Do not assign SAP_NEW
Use Central User Management change documents
A major advantage of SAP SuccessFactors is flexibility. Different project teams can implement and use several modules, processes or add-ons in a short time. The processes can be optimized again and again. A central basis for extensively digitized processes are structured specifications that regulate system access and control access rights. In this context, SAP offers the concept of role-based authorizations. Role-based SAP authorizations grant different groups of people different options for action and views in the system, e.g., regulate access to salary data. Role-based authorizations are flexible and facilitate global implementations of SAP SuccessFactors, e.g. in different national companies. Once implemented, roles and their authorizations can be quickly rolled out to the new region. The roles do not have to be completely reconfigured each time. Slight adjustments are all that is required.
Since the maintenance effort would be too great if individual authorizations were entered in the user master record, authorizations can be combined into authorization profiles. Changes to access rights take effect for all users who have entered the profile in the master record.
Integrate S_TABU_NAM into a Permission Concept
What roles does my user have (SU01)? We start with a simple question: which roles are actually assigned to your SAP user? With the transaction SU01 you can view your (or other) SAP user. Among a lot of other information, you can find the assigned single and composite roles on the "Roles" tab.

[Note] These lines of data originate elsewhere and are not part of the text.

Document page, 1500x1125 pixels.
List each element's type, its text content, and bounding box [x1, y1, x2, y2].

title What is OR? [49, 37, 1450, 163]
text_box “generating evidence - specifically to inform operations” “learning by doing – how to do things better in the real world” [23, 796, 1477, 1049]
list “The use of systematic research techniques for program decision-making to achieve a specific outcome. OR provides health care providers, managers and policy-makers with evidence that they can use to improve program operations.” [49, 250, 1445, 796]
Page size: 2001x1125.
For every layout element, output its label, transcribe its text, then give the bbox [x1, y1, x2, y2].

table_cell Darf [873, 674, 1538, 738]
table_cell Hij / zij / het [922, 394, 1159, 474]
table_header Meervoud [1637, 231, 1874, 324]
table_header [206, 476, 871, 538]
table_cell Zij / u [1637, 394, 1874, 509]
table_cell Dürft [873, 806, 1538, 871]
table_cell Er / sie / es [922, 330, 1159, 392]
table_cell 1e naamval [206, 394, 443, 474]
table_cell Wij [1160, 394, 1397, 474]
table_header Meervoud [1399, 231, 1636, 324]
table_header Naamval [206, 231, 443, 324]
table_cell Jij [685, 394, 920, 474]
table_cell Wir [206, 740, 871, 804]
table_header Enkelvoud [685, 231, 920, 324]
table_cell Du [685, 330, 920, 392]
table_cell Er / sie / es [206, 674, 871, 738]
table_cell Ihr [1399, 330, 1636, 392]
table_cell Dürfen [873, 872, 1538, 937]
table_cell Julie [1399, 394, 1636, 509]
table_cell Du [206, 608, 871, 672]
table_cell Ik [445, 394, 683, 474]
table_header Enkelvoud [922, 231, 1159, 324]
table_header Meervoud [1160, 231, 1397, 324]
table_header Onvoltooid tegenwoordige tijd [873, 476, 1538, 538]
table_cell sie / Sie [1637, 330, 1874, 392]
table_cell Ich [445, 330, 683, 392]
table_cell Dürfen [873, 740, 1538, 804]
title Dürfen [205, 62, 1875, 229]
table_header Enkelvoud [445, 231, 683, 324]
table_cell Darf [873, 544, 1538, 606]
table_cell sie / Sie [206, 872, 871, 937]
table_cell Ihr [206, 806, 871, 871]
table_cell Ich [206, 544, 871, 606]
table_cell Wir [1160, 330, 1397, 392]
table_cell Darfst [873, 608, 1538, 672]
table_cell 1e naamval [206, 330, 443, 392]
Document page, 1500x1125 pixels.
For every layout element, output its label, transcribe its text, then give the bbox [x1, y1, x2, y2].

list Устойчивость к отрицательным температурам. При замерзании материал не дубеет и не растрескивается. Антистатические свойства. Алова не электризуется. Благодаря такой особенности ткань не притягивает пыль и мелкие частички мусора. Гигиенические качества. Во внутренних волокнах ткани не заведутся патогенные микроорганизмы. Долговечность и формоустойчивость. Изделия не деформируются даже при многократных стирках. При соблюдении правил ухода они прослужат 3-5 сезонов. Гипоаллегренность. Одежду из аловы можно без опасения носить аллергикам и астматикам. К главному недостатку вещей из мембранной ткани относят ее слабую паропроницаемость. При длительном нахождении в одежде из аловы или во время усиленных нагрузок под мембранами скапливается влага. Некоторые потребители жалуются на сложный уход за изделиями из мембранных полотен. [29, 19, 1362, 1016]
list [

The best way for companies to combat historically grown uncontrolled growth in authorizations is to prevent it. An analysis of whether the current authorization concept is sufficient for the company helps here.
With "Shortcut for SAP systems" you can automate the assignment of roles after a go-live.
At www.sap-corner.de you will also find a lot of useful information on the subject of SAP authorizations.
Changes only take effect the next time the user logs on to the system.
These default users use initial passwords that are well known.